After playing a prominent role in the London chapter of the AIDS activist group ACT UP, in 1990 he and 30 other people jointly founded the radical queer human rights direct action movement OutRage!.
Most notoriously, in 1994 Peter Tatchell and OutRage! outed 10 Church of England Bishops and called on them to “tell the truth” about their sexuality – accusing them of hypocrisy and homophobia for publicly colluding with anti-gay policies, despite their own homosexuality. This led to him being denounced in parliament and the press as a “homosexual terrorist” and “public enemy number one”.
In the same year, he and five other members of OutRage! picketed an Islamist mass rally at Wembley Arena, organised by the fundamentalist group, Hizb-ut Tahrir. They were protesting against the group’s unlawful public exhortations to kill gay people, unchaste women and Muslims who turn away from their faith. Despite the Islamists openly threatening to murder him, the police arrested Tatchell. He was convicted but the conviction was overturned on appeal.
Also in 1994, Peter authored Safer Sexy, the world’s first comprehensive guide to gay sex safely. This book included explicit images of safe gay sex, which drove a coach and horses through Britain’s strict sexual censorship laws – paving the way for a wider liberalisation of sexual imagery law and enforcement.
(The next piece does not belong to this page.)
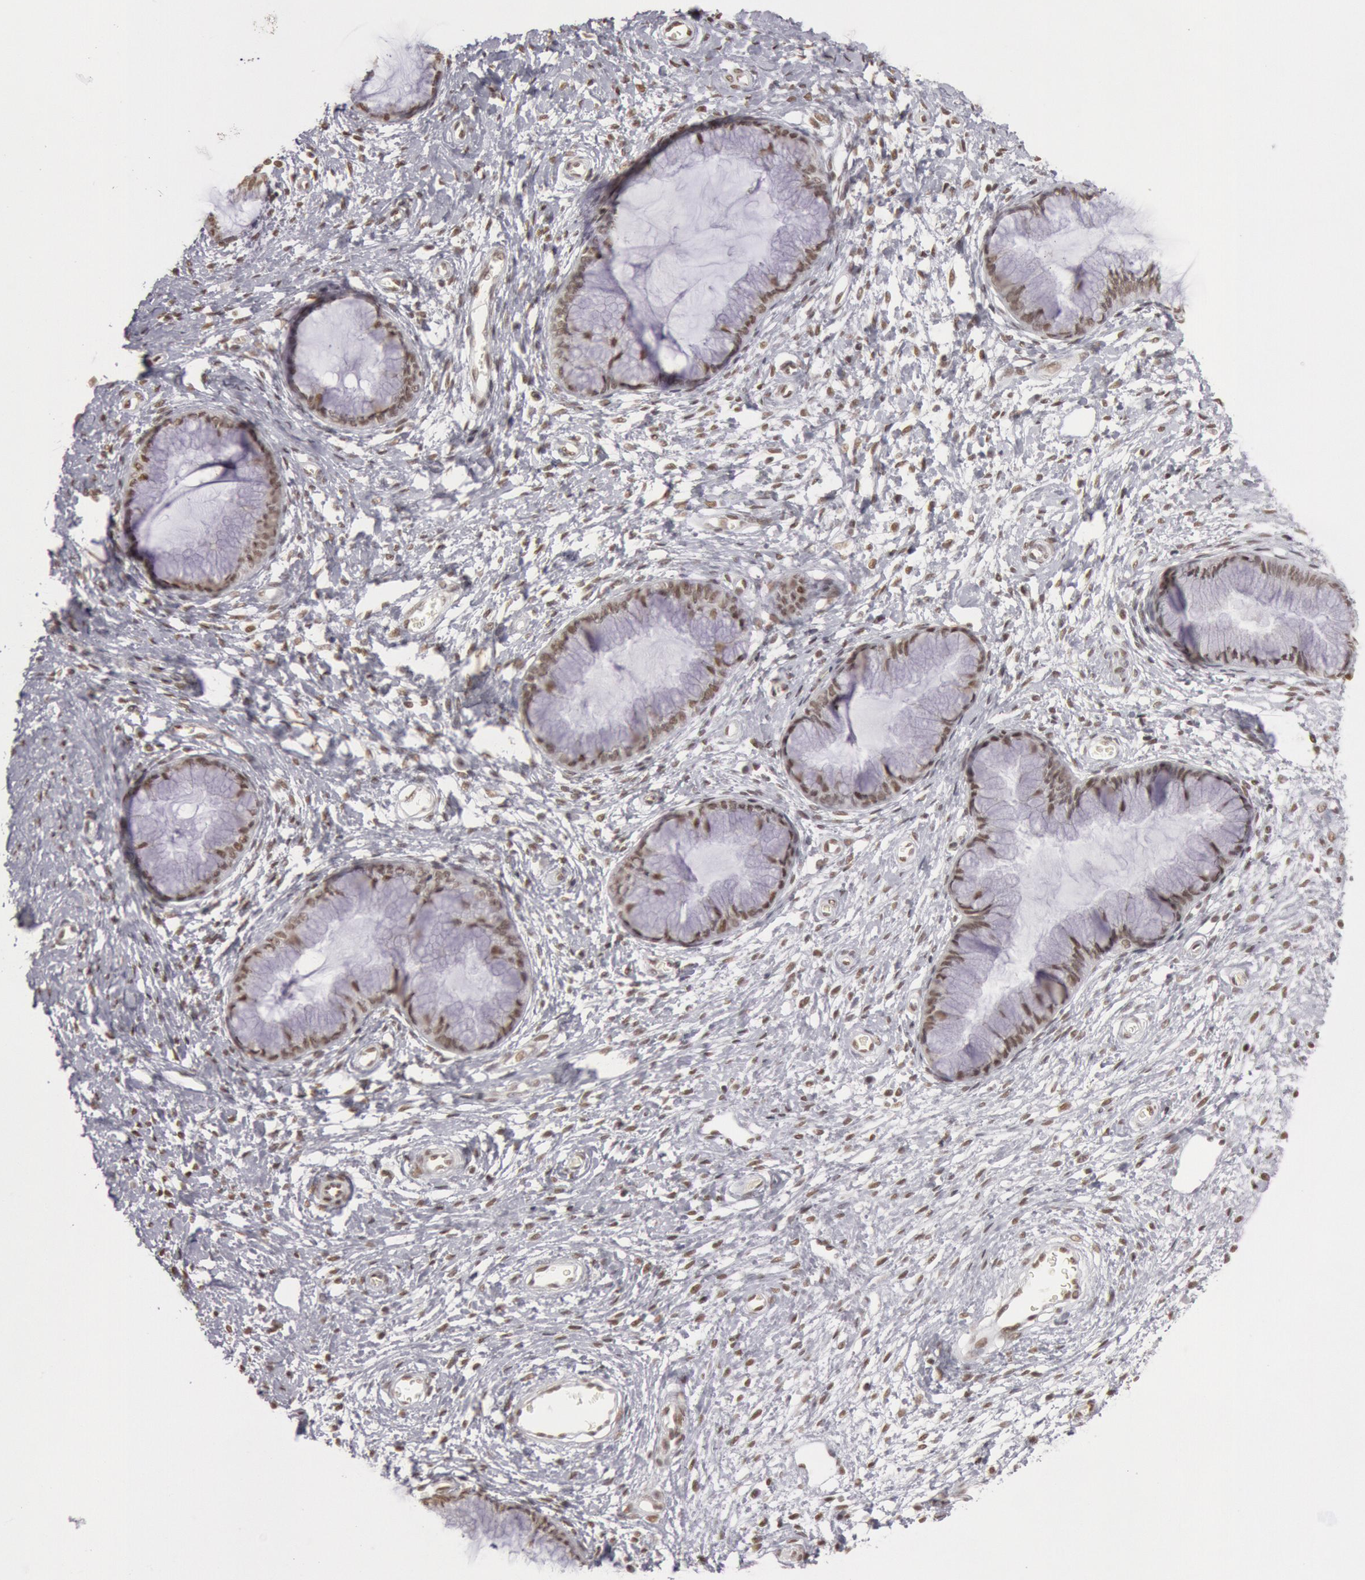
{"staining": {"intensity": "moderate", "quantity": ">75%", "location": "nuclear"}, "tissue": "cervix", "cell_type": "Glandular cells", "image_type": "normal", "snomed": [{"axis": "morphology", "description": "Normal tissue, NOS"}, {"axis": "topography", "description": "Cervix"}], "caption": "Brown immunohistochemical staining in benign cervix reveals moderate nuclear expression in approximately >75% of glandular cells. The staining was performed using DAB to visualize the protein expression in brown, while the nuclei were stained in blue with hematoxylin (Magnification: 20x).", "gene": "ESS2", "patient": {"sex": "female", "age": 27}}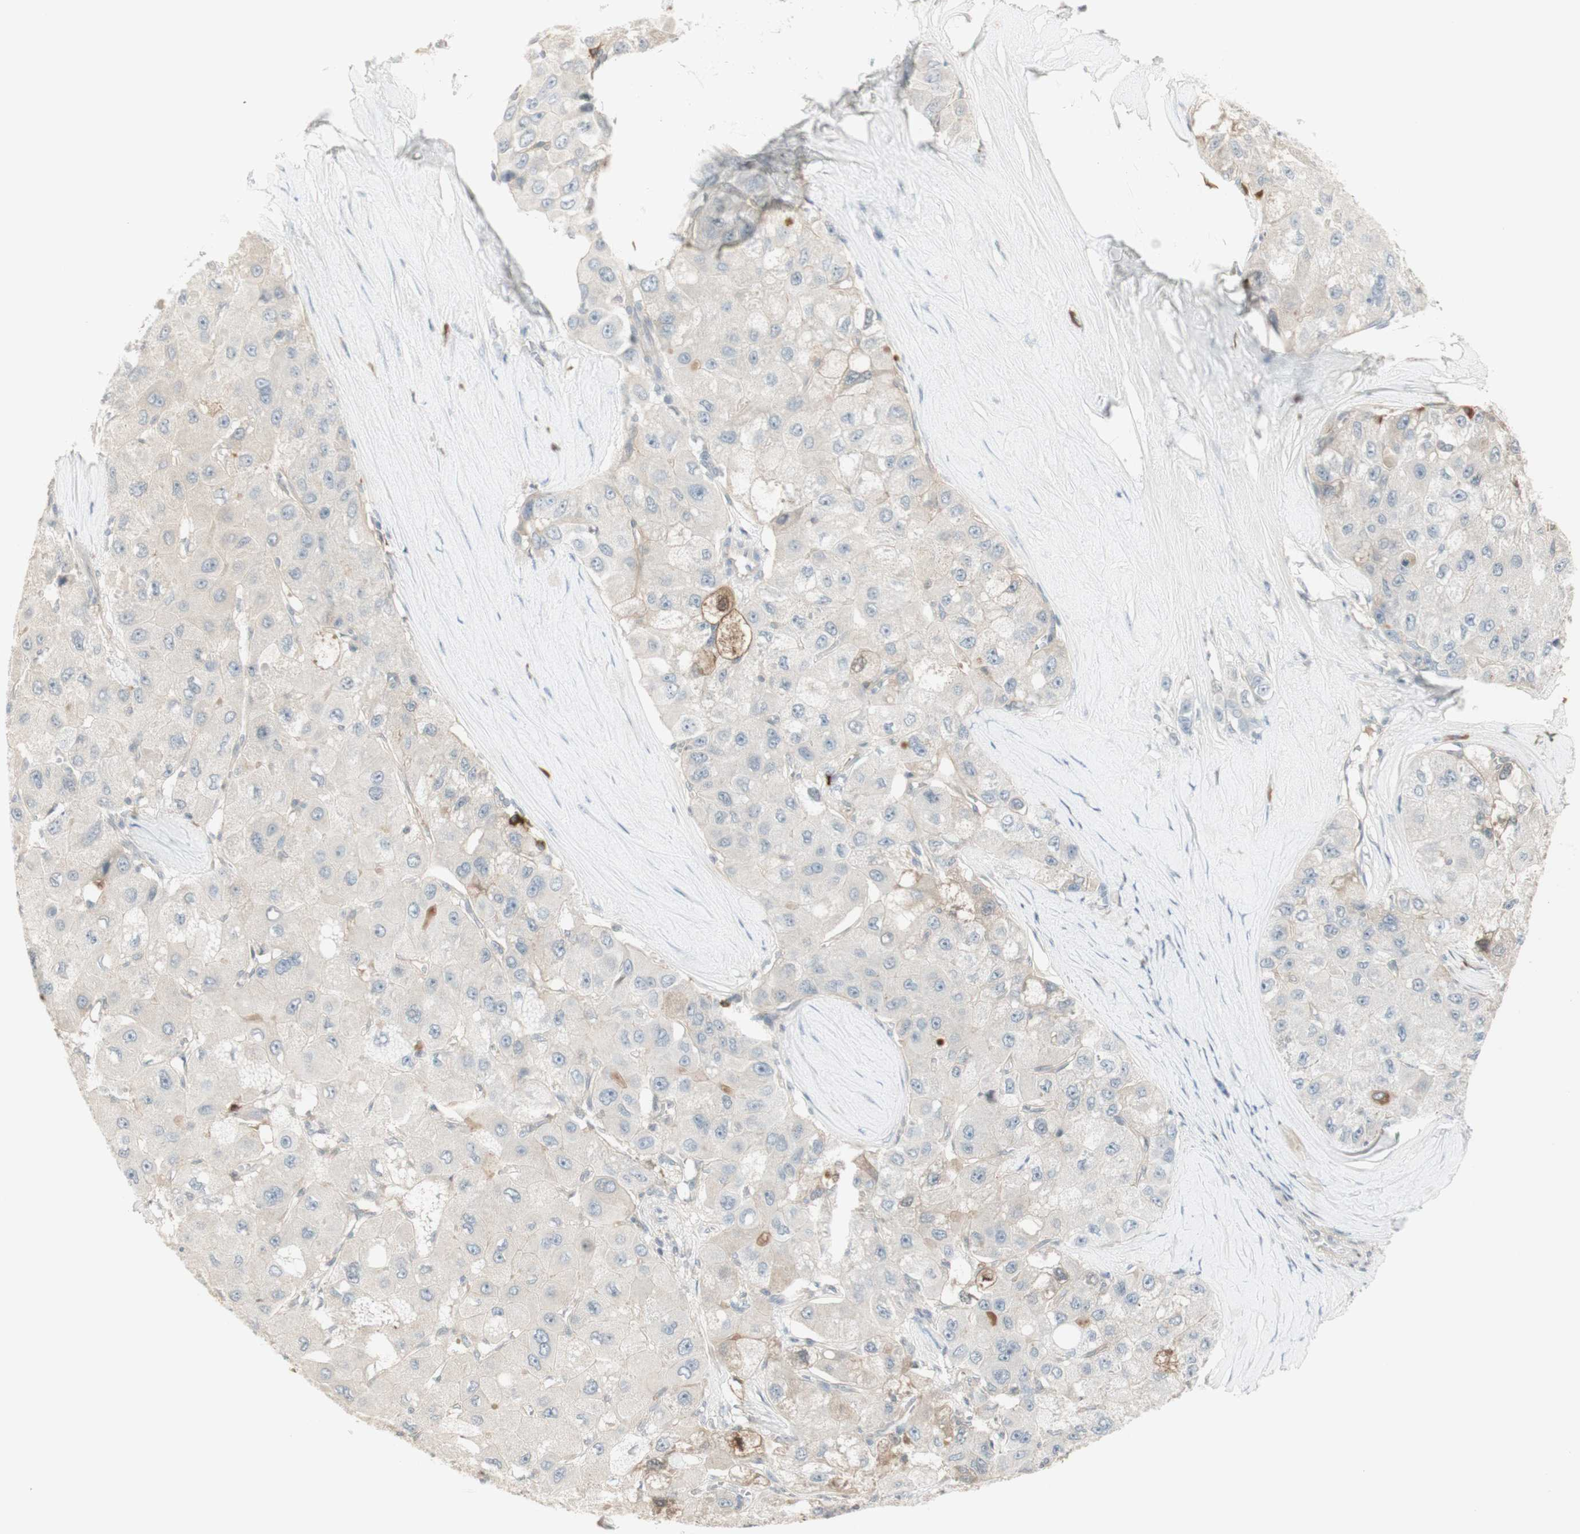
{"staining": {"intensity": "negative", "quantity": "none", "location": "none"}, "tissue": "liver cancer", "cell_type": "Tumor cells", "image_type": "cancer", "snomed": [{"axis": "morphology", "description": "Carcinoma, Hepatocellular, NOS"}, {"axis": "topography", "description": "Liver"}], "caption": "Tumor cells are negative for brown protein staining in liver cancer (hepatocellular carcinoma). Nuclei are stained in blue.", "gene": "NID1", "patient": {"sex": "male", "age": 80}}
Two years later, in 1996, together with OutRage!, he launched his “Consent at 14” campaign, which urged a reduction in the age of consent to 14 for both gay and straight sex; arguing that consent at 16 was unrealistic and unfair because it criminalised the many young people who have sexual contact and experience before the age of 16. He suggested that the best way to protect young people is earlier, more frank sex and relationship education, to empower them with the knowledge, skills and confidence to make wise, responsible choices and to report unwanted sexual advances and abusers.
From 1994-2000, Peter helped expose the by then deceased Nazi war criminal, SS Dr Carl Vaernet, who experimented on gay prisoners in Buchenwald concentration camp; revealing how he escaped justice at the end of the Second World War with apparent Allied connivance.
Peter and his OutRage! comrades briefly and peacefully interrupted the Archbishop of Canterbury’s 1998 Easter Sermon in Canterbury Cathedral; condemning Dr Carey’s advocacy of legal discrimination against LGBT people. He was arrested and convicted under the Ecclesiastical Courts Jurisdiction Act 1860 (formerly part of the Brawling Act 1551).
This is Peter’s only conviction in over 50 years of nearly 3,000 direct action and civil disobedience protests.